Is intrapulmonary shunting normal?
A healthy lung can be imperfectly perfused and ventilated. Intrapulmonary shunting to a certain, small degree is perfectly normal. But, intrapulmonary shunting can be a problem when there is a serious health complication.
What does it mean when a heart is shunting?
A cardiac shunt happens when the blood follows a pattern that strays or wanders off from systemic circulation. A cardiac (cardiovascular shunt) is an abnormal connection between the systemic and pulmonary circulations. Most of the time, they are caused by congenital heart disease. (8)

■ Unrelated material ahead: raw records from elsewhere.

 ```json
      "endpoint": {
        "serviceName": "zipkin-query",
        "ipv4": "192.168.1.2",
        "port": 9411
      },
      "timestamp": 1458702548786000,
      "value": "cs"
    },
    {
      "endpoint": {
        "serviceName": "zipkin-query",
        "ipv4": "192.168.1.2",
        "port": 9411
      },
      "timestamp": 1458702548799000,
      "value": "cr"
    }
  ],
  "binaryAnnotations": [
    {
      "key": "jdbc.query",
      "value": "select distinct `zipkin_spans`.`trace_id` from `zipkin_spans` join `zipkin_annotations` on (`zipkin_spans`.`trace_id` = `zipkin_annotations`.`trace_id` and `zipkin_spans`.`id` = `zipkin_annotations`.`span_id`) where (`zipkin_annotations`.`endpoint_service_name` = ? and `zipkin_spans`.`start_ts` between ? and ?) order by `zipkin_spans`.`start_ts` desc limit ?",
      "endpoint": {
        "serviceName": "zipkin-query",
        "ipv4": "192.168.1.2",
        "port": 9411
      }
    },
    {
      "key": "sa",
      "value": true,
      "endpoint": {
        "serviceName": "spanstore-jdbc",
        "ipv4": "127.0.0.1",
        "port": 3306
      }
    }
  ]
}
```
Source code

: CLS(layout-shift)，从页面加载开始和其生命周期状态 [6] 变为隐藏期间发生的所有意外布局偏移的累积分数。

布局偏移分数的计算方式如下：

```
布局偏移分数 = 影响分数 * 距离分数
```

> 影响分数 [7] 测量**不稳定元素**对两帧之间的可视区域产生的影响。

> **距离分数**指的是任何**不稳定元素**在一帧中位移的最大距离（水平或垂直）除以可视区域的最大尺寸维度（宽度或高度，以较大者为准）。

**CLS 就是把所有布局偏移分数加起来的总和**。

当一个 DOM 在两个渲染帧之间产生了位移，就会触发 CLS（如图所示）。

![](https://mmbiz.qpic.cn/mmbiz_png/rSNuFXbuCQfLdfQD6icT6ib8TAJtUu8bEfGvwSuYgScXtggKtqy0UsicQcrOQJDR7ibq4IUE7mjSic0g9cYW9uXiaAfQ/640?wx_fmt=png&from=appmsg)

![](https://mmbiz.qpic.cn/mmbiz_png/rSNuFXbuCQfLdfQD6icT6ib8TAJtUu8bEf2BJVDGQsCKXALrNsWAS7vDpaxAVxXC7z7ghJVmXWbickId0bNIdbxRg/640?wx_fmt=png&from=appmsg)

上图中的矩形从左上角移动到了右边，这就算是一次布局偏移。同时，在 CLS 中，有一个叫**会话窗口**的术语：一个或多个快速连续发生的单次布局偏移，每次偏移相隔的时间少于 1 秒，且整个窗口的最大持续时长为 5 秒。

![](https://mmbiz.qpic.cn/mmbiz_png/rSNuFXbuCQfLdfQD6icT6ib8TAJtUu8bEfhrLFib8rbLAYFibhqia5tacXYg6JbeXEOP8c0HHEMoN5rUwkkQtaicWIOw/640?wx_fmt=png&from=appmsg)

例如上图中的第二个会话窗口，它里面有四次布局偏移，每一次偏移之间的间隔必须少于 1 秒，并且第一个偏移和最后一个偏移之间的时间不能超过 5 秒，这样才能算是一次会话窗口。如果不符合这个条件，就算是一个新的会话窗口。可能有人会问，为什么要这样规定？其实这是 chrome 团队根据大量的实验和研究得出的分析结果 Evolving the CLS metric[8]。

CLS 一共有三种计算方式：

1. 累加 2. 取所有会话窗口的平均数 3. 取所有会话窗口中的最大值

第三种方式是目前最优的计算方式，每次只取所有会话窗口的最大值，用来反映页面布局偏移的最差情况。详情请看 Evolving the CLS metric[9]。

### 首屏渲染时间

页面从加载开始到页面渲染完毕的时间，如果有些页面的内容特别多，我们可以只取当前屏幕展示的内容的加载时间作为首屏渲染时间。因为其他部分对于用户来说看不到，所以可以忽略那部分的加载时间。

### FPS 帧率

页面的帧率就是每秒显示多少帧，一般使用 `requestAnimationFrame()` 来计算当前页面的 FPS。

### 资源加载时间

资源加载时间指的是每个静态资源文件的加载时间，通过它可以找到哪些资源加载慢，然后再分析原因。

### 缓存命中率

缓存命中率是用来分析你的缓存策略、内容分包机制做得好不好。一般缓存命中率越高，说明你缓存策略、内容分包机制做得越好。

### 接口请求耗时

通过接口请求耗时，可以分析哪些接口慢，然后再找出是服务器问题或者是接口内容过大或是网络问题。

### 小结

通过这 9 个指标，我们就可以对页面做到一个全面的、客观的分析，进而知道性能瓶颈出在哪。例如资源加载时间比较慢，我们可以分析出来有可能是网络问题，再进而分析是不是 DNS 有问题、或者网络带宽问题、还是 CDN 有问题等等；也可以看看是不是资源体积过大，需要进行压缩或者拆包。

Is a shunt the same as a stent?
A stent and a shunt are not completely different concepts. But, they are different in practice. A shunt is a tube (hollow device) meant to connect two body parts. These parts were previously not connected. This is to restore the flow of fluid between these two parts.
A stent is a plastic or metal tube that can be added to a blocked (or narrowed) passageway. It can be permanent or temporary and provides scaffolding. Both devices are manufactured of similar materials. However, they are meant for different tasks. (9)
What are typical examples of conditions associated with intrapulmonary shunting?
Typical examples are extensive pulmonary hemorrhage, aspiration pneumonia, noncardiogenic, and cardiogenic pulmonary edema. These ailments are related to intrapulmonary shunts and cause breathing problems.